# Exercise objective:
Pick up the software engineer's work history below after its last line and extend it with further entries in the same format.

1988-1993 Lotus Development Corporation
1992-1993 System Architect
- Designed and built client-side file system redirector for Lotus CD/Networker. This, my first TSR, occupied only half the
then-precious low-address memory of a competitor's comparable TSR (which turned out to have been written by a seasoned TSR veteran).
- Provided flexible per-VM instancing of driveletters by writing a VxD.
- To write my first VxD, developed tools for writing VxD's in 32-bit Watcom C. (At that time, Microsoft supported only MASM for VxD's). My VxD-in-C tools were written up in the NuMega News and were adopted by Daniel Norton, author of Writing Windows Device Drivers.
- Built client-side DLL that enabled the GUI frontend to be built in Visual Basic and customizable by customers.
1988-1991 Principal Engineer
Architected and led implementation of C programmers' database publishing platform on VAX/VMS. Programmers found it reduced development effort by 75%.
1985-1987 Senior Software Engineer, Datext Inc.

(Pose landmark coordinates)
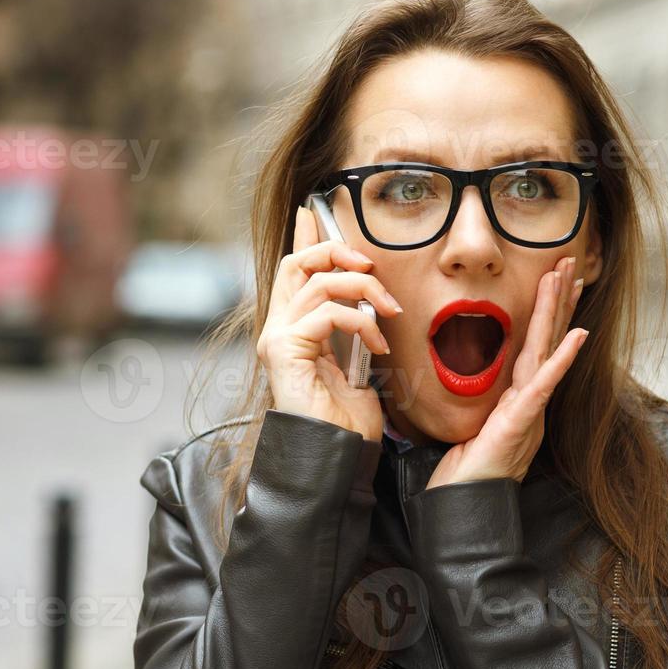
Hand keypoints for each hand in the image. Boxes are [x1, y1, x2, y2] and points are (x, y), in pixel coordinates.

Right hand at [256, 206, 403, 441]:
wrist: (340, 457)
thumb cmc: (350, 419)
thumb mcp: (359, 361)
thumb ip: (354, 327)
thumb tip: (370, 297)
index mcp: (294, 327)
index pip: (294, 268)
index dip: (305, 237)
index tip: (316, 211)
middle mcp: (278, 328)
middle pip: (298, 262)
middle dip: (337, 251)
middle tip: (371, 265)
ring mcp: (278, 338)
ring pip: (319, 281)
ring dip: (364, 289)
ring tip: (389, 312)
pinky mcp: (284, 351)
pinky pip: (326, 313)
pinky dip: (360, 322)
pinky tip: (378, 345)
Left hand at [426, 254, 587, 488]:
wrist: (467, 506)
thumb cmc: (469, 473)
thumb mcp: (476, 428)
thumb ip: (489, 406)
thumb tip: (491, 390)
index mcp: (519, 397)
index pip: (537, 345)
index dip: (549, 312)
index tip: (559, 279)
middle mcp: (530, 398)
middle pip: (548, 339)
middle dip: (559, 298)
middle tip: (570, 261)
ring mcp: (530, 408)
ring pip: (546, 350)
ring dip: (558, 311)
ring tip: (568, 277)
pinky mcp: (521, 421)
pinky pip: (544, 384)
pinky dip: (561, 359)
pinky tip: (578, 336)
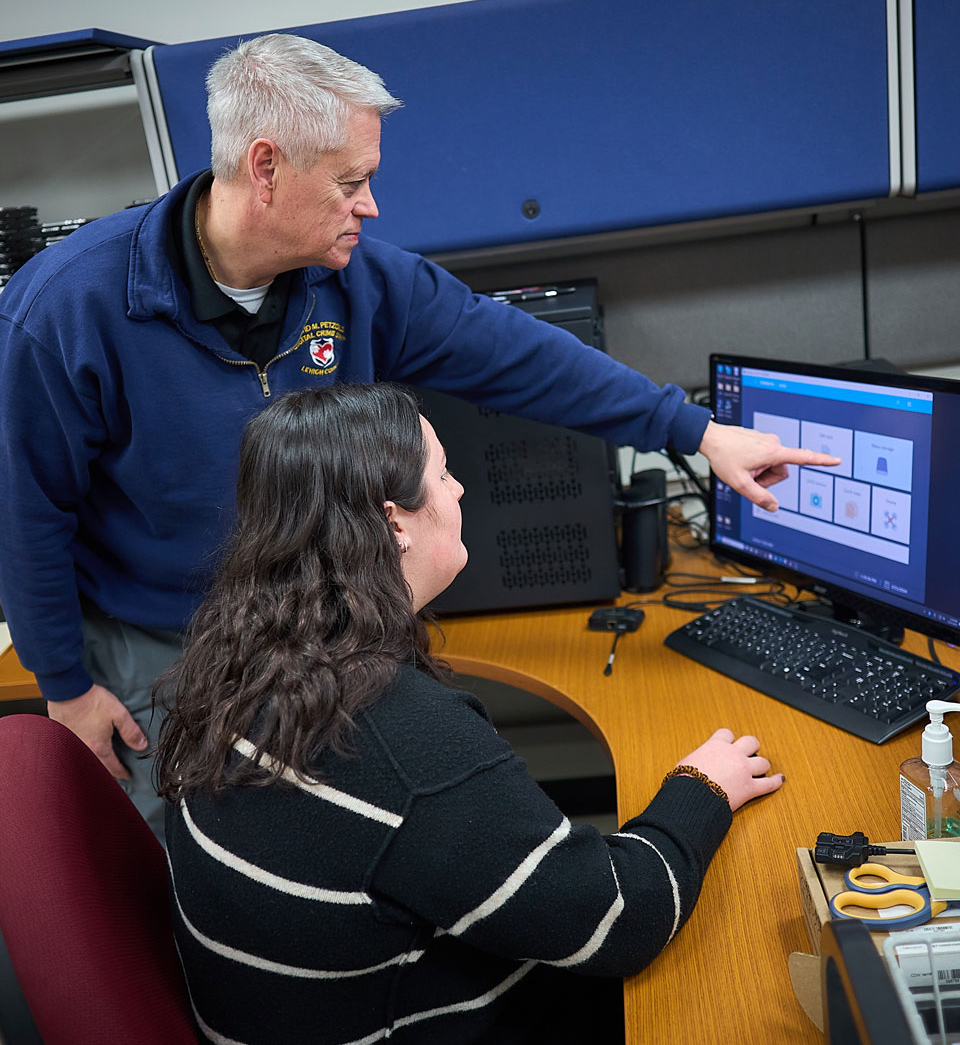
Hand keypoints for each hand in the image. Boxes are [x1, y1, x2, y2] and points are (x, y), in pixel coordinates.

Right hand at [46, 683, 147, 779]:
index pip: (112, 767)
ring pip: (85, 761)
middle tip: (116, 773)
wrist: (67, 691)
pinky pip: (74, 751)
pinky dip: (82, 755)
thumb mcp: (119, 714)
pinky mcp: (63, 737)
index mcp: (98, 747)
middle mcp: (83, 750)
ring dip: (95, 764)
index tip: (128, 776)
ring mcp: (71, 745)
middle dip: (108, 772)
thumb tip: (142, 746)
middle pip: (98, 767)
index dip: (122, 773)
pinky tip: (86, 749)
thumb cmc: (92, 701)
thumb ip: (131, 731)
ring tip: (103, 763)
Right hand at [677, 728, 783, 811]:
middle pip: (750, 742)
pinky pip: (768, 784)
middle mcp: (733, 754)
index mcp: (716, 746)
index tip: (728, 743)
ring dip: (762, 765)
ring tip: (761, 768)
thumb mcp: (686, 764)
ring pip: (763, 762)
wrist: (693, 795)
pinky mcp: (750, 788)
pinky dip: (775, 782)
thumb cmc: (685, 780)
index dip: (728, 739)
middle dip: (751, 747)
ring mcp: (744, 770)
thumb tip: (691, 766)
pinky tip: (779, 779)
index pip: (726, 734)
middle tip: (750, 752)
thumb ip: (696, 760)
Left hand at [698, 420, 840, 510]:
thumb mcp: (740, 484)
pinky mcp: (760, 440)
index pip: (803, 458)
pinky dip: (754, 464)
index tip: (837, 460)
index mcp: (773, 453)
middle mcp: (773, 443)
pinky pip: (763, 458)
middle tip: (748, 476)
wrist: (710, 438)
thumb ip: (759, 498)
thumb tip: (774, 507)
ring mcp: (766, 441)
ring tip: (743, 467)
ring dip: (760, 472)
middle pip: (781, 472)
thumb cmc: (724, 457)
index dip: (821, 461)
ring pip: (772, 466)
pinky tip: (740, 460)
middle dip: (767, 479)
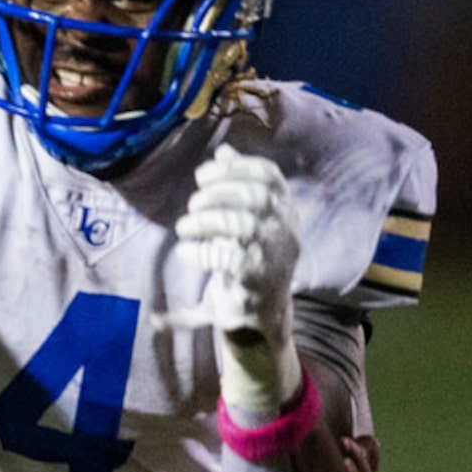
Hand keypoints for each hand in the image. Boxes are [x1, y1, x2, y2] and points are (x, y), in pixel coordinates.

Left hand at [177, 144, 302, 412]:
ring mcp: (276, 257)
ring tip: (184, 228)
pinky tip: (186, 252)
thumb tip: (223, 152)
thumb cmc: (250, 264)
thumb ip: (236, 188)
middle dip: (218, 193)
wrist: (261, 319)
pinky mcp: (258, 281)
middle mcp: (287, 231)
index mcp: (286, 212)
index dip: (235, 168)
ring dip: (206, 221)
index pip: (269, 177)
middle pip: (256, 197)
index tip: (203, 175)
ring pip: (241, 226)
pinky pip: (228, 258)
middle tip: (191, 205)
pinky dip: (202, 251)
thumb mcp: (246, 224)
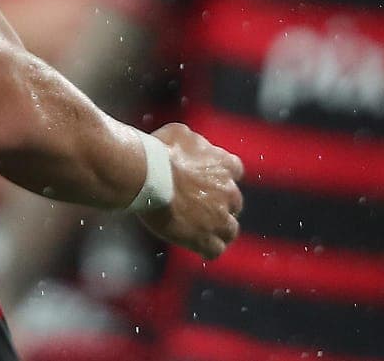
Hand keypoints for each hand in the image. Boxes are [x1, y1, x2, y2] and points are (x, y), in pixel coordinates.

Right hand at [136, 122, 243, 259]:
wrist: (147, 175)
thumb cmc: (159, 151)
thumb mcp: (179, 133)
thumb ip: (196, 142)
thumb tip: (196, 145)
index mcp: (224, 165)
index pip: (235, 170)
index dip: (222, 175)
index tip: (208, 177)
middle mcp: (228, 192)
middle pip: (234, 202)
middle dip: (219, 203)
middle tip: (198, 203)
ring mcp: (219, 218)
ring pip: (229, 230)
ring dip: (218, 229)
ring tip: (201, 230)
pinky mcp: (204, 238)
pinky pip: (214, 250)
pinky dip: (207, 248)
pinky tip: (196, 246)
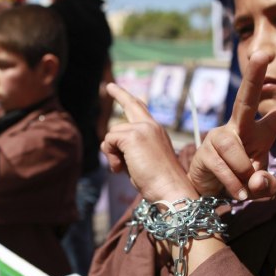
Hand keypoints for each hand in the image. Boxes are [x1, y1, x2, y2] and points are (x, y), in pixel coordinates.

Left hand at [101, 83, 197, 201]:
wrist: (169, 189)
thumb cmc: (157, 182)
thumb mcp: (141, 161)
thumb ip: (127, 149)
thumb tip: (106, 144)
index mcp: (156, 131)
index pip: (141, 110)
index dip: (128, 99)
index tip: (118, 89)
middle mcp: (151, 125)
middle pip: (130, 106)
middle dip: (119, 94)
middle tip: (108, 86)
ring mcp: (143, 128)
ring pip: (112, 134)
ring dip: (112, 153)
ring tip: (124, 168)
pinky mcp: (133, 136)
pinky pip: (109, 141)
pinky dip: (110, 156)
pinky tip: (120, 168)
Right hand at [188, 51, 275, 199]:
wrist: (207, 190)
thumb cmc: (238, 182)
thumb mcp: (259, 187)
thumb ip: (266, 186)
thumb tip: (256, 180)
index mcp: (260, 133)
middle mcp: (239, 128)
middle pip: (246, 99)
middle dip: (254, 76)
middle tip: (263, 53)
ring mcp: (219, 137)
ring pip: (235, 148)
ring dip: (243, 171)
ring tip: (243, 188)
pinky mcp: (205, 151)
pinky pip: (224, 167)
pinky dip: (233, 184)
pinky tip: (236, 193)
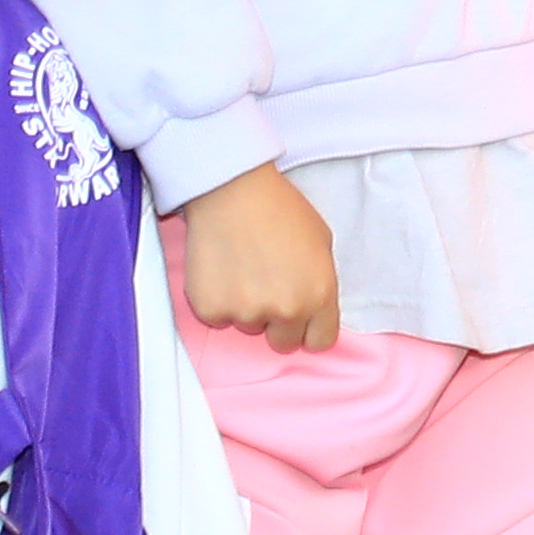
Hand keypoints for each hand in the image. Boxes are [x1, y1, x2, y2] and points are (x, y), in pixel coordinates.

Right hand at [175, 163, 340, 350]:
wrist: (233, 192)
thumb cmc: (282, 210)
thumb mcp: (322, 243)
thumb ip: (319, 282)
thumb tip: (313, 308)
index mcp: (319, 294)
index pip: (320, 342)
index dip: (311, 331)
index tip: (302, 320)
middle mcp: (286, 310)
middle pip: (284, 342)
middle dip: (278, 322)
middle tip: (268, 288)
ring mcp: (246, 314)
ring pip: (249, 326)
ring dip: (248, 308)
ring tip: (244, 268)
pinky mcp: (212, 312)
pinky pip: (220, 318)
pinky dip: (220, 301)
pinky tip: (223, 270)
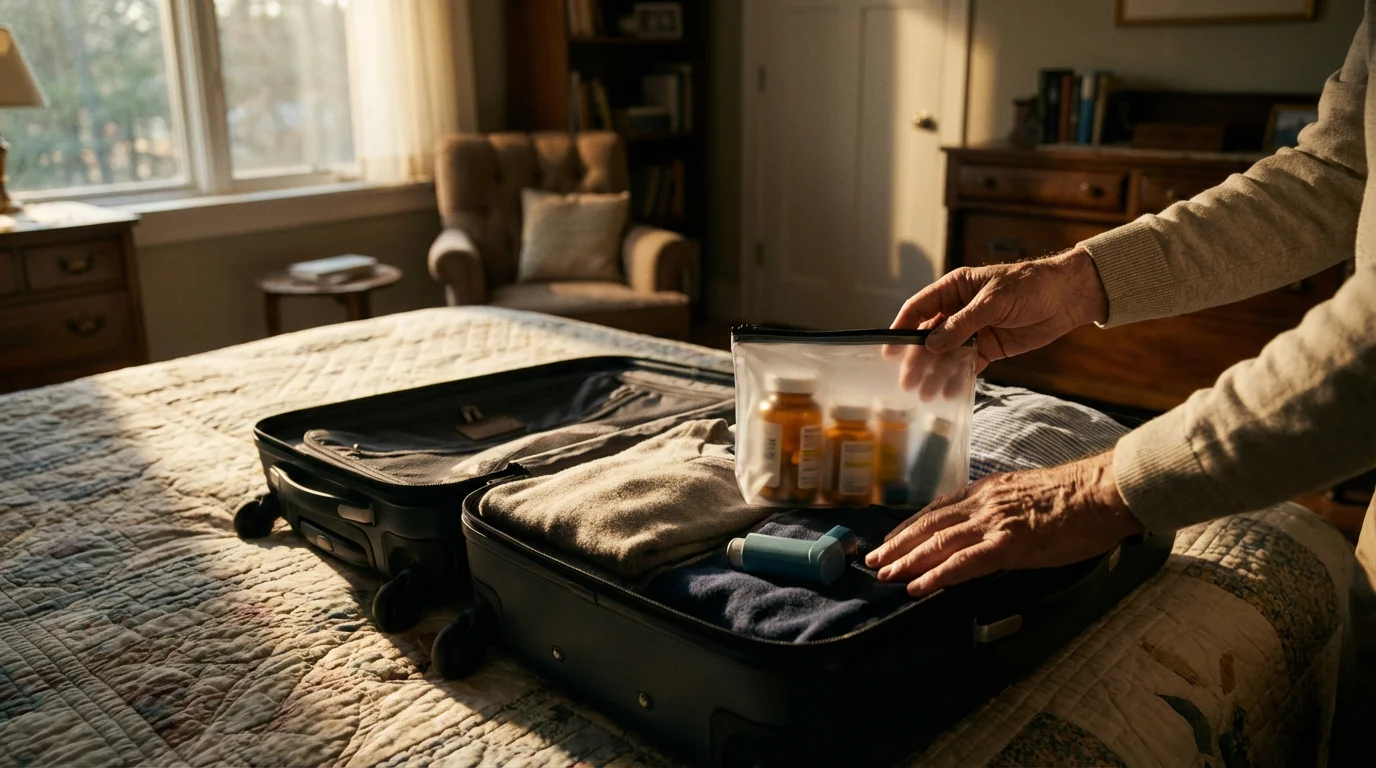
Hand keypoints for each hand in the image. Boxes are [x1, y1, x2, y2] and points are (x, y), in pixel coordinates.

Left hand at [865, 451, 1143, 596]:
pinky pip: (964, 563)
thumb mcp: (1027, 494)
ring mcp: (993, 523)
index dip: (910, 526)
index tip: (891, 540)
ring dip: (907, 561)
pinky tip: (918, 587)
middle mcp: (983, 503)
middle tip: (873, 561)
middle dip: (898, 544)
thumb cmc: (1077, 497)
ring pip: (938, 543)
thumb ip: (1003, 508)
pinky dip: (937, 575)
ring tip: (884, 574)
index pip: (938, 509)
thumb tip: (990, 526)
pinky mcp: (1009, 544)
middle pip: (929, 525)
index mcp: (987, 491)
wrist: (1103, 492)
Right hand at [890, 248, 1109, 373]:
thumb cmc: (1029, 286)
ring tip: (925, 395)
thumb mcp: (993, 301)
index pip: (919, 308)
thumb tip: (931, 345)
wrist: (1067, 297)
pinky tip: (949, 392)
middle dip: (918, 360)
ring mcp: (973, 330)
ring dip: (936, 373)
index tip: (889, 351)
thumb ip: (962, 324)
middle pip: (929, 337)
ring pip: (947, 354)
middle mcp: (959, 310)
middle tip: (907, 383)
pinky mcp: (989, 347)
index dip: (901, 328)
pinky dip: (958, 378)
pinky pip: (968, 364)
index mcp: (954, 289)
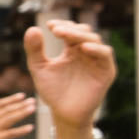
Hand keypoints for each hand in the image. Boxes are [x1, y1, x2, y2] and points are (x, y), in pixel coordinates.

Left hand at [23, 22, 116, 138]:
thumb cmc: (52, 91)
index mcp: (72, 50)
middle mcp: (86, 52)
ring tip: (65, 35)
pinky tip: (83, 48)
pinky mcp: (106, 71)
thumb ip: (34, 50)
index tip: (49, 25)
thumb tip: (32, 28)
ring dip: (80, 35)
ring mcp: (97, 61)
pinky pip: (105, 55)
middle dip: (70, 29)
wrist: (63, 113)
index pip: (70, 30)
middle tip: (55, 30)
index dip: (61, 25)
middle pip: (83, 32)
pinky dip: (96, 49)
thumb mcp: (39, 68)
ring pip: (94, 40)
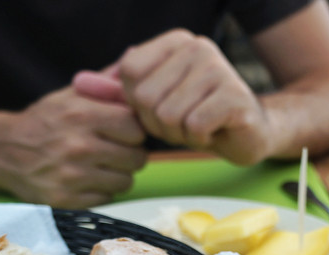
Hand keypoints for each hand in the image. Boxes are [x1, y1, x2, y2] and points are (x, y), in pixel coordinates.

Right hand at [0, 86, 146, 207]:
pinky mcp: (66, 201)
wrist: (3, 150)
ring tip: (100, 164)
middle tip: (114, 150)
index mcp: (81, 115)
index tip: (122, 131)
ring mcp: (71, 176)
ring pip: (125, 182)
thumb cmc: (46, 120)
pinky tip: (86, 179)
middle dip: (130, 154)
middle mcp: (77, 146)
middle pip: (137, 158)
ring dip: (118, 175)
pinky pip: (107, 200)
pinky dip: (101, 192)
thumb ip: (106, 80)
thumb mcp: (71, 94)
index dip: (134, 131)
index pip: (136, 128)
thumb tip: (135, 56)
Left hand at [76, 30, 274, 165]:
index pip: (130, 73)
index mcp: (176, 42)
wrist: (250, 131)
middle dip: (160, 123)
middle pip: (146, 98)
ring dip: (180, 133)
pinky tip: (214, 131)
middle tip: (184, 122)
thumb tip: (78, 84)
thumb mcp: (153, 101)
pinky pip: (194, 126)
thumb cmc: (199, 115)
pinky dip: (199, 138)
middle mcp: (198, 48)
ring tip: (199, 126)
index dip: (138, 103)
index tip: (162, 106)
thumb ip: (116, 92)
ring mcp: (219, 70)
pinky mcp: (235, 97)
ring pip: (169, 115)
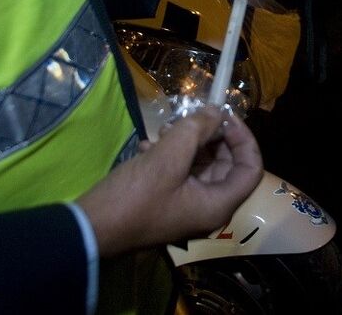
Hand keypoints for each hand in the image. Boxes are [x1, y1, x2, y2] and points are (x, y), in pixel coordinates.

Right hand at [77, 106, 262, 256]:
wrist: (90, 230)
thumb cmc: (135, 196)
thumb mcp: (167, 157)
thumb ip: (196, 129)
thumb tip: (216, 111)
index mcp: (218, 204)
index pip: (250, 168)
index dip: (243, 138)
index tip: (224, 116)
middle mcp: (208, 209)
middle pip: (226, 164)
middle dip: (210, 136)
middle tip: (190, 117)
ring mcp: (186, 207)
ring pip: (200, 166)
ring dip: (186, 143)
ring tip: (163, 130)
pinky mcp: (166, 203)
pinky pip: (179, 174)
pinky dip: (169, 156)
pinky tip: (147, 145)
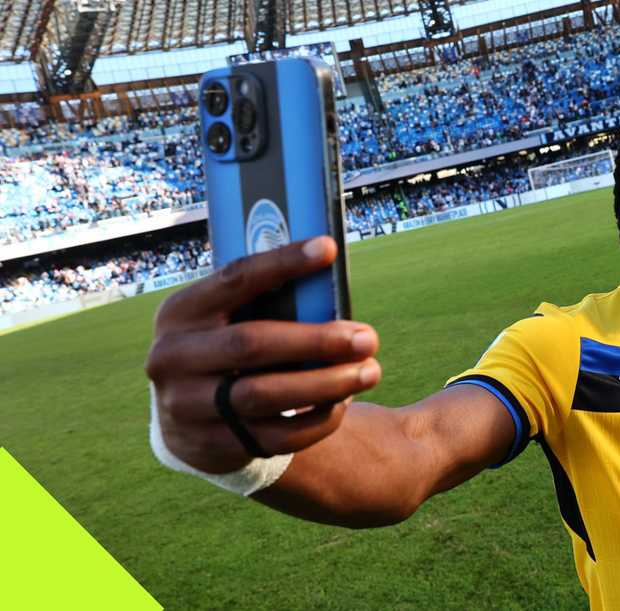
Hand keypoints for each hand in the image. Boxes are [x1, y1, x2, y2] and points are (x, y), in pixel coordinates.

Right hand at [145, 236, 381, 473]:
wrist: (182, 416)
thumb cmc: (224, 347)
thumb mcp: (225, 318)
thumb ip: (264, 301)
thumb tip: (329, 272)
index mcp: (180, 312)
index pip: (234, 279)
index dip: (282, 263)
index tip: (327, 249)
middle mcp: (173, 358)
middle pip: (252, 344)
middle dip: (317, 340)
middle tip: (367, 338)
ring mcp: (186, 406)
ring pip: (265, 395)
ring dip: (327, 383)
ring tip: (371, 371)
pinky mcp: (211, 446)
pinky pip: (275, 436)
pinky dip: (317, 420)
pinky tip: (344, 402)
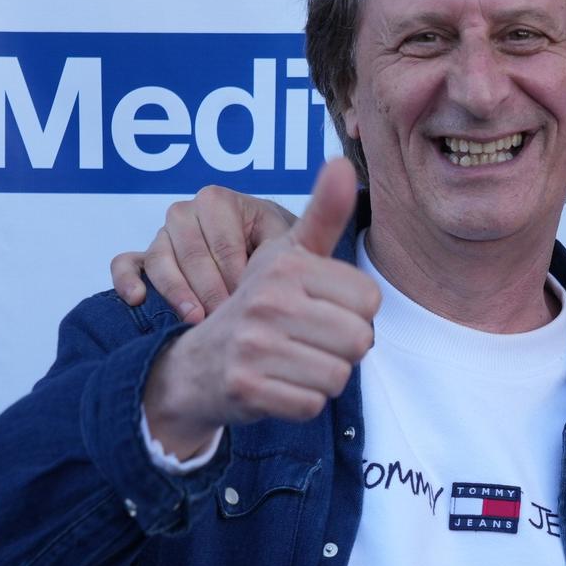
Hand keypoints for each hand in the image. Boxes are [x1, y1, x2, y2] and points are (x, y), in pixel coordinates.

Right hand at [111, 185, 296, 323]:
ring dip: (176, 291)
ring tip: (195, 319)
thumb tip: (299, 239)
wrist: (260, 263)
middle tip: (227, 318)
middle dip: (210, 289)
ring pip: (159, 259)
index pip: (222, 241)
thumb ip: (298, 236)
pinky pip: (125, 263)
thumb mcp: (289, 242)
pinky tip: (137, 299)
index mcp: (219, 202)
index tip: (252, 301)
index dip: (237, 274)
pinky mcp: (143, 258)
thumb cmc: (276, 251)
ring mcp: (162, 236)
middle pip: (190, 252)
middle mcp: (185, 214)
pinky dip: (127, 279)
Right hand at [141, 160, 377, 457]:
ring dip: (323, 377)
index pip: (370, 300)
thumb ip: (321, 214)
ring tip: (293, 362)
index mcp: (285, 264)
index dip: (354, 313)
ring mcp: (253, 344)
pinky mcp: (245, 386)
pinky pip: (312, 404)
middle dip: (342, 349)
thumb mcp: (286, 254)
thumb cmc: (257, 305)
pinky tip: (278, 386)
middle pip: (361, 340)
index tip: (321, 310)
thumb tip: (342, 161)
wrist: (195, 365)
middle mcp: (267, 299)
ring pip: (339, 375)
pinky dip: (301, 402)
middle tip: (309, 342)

# Result of this task:
One of original handful of engineers who brought this startup's product line to market. Designed and wrote CDROM mastering program. Architected development/integration/production environment,
that successfully accommodated a 25-fold increase in CDROM database production.
1982-1984 Senior Analyst, Interactive Data Corporation.
Led team of 4 in making nondisruptive major upgrade to funds transfer system that moved $6 billion/day for 1000+ users/day.
1979-1981 Project Leader, Cambridge Computer Associates.
Grew quickly from neophyte on-the-job trainee to leader of 6-person development team for this consulting firm, in this my first white-collar job.
Education:
Harvard University, B.A. in Engineering Sciences.